L’eucharistie, c’est la parole de Dieu, pour qu’on la mange,
pour qu’on puisse la manger. C'est le même Seigneur qui est parole et chair, évangile de Dieu, scriptus et incarnatus. Il n’y a pas, comme on disait avant le concile,
une avant messe, notre actuelle liturgie de la parole, et la messe. Il y a une
seule action qui débute avec la constitution de l’assemblée. Arriver en retard
et partir en avance, c’est n’avoir rien compris. L’eucharistie est dévoyée si
ce qui importe c’est recevoir chacun sa pastille sans faire corps avec les
frères et sans avoir dévoré la parole. L’exaltation catholique des espèces consacrées
est une stratégie antiprotestante. Les théologies ou les pastorales de controverse
ne sont jamais pertinentes.
S’il est un moment sommet dans notre célébration, ce n’est
pas la consécration comme on le dit si souvent y compris par les gestes et les rites,
clochettes, cierge, encens. Le moment sacré, s’il en est, c’est lorsque l’assemblée
se nourrit de son Seigneur, assise à ses pieds à écouter sa parole, et relevée,
debout, ressuscitée (jamais à genoux donc), qui reçoit encore ce pain qui est
sa chair donnée pour la vie du monde.
Dieu ne cesse de créer par sa parole. Il modèle, de l’argile
de nos corps, grains de sables dispersés, un seul corps alors que nous écoutons
sa parole, tout tendus vers lui, auquel il donne vie par son Esprit. L’assemblée
devient alors ce qu’elle reçoit, le corps du Christ. « Humblement, nous te
demandons qu’en ayant part au corps et au sang du Christ nous soyons rassemblés
par l’Esprit Saint en un seul corps. »
Bonjour Patrick,
RépondreSupprimerTout d’abord, merci pour votre blog dont je me nourris chaque semaine.
Cet article m’a plu et je partage votre réflexion sur l’eucharistie, un seul point m’a quelque peu étonné, c’est votre catégorique « jamais à genoux ».
★ ★ ★
_À faire_
a: Pour chacune des affirmations suivantes, indiquez par oui ou par non si elle concorde avec le texte sur l’eucharistie, et citez les mots du texte qui tranchent. (i) Le moment sommet de la célébration est la consécration. (ii) La messe forme une seule action qui commence avec la constitution de l’assemblée. (iii) Les théologies de controverse sont pertinentes.
b: Réécrivez sous forme de liste le paragraphe du texte sur l’eucharistie qui commence par « S’il est un moment sommet », en gardant ses faits principaux.

[Éléments enregistrés]
★ ★ ★
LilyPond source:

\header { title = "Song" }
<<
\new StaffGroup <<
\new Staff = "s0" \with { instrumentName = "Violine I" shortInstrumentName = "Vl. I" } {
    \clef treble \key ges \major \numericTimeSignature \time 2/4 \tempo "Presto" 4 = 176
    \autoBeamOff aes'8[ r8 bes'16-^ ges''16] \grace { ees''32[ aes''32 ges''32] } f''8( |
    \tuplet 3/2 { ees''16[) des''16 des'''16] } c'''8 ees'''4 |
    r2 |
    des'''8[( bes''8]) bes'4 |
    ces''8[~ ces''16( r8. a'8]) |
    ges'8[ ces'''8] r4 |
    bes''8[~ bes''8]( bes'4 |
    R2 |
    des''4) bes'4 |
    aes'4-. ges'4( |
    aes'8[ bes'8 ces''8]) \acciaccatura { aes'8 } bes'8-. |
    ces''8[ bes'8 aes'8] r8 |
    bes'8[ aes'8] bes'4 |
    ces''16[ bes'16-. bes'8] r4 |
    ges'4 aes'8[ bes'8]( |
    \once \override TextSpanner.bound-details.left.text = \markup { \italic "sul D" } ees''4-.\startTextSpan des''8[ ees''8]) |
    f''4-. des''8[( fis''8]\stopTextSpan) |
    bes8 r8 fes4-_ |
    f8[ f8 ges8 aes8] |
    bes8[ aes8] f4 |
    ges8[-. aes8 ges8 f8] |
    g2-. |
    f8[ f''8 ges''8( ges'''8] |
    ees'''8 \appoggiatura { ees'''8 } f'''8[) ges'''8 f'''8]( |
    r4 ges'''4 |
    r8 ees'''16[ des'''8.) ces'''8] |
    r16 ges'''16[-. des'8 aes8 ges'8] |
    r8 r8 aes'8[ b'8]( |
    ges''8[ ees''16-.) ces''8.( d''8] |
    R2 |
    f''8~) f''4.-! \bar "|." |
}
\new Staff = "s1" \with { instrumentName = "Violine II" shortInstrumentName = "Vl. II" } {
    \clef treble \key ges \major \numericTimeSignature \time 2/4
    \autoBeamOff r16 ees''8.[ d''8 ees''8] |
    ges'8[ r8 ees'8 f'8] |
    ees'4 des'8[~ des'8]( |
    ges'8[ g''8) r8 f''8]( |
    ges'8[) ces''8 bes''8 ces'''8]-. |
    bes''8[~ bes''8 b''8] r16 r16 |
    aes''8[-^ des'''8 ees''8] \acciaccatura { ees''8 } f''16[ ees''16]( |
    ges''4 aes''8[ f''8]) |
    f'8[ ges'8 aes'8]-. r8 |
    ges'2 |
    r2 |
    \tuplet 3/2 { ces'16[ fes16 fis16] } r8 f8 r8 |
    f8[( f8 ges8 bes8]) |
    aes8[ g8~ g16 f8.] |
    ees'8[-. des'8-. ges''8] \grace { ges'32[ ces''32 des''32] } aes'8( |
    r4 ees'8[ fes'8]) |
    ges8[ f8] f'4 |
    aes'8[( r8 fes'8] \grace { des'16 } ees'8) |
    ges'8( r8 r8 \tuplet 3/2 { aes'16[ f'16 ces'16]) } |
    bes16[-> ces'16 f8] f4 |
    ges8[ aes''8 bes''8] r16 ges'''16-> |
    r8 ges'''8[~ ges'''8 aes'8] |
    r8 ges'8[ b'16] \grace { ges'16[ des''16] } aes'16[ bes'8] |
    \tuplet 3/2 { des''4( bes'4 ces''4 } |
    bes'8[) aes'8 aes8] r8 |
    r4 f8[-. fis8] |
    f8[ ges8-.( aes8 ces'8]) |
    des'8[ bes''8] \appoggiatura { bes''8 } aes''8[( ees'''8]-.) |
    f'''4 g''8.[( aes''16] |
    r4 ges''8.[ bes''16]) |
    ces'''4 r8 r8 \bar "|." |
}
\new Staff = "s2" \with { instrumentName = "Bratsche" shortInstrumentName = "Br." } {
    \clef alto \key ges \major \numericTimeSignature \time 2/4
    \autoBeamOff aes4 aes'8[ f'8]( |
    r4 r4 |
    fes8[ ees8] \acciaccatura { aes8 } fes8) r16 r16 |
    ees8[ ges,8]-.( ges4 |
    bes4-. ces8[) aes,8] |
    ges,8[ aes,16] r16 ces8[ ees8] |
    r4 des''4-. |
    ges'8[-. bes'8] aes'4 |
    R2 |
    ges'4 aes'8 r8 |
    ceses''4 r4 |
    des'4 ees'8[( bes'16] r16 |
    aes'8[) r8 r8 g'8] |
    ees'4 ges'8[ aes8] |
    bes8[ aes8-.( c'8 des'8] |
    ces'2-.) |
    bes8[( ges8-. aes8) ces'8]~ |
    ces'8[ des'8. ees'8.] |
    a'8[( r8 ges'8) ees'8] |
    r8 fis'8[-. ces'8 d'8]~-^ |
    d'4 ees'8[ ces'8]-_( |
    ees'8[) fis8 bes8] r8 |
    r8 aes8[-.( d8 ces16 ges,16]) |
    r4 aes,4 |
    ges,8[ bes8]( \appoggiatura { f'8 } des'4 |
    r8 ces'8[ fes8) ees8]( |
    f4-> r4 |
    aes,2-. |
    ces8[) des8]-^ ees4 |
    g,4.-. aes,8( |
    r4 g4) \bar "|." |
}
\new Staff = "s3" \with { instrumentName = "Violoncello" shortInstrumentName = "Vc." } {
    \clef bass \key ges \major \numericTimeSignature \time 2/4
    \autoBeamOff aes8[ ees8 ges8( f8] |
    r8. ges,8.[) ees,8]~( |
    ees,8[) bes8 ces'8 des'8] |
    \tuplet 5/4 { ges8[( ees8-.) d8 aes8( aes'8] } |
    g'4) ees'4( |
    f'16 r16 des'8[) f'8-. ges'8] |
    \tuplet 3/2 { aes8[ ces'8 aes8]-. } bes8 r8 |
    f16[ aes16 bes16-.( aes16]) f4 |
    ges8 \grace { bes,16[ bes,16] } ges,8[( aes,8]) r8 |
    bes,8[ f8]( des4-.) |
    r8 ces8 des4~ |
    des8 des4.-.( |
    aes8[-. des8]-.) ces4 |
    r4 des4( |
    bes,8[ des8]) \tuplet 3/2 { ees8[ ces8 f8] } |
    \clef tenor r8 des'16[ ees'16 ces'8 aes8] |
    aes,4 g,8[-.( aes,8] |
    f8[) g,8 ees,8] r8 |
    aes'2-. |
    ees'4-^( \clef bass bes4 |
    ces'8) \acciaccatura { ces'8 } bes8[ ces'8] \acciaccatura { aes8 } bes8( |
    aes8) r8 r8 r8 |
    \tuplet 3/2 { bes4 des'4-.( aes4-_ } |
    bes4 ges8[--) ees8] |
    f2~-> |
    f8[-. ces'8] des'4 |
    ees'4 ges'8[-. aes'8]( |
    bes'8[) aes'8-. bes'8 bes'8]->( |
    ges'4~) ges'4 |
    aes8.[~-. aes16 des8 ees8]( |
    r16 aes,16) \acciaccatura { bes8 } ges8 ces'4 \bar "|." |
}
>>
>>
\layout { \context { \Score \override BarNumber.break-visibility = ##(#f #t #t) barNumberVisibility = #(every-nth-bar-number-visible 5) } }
★ ★ ★
_Réponses_
a:
(i) Non : « S’il est un moment sommet dans notre célébration, ce n’est pas la consécration »
(ii) Oui : « Il y a une seule action qui débute avec la constitution de l’assemblée. »
(iii) Non : « Les théologies ou les pastorales de controverse ne sont jamais pertinentes. »

b:
- Le moment sommet de la célébration n’est pas la consécration. On le dit pourtant souvent, y compris par les gestes et les rites : clochettes, cierge, encens.
- Le moment sacré est celui où l’assemblée se nourrit de son Seigneur. Elle est d’abord assise à ses pieds pour écouter sa parole.
- Relevée et debout, ressuscitée, jamais à genoux, elle reçoit ensuite le pain qui est sa chair donnée pour la vie du monde.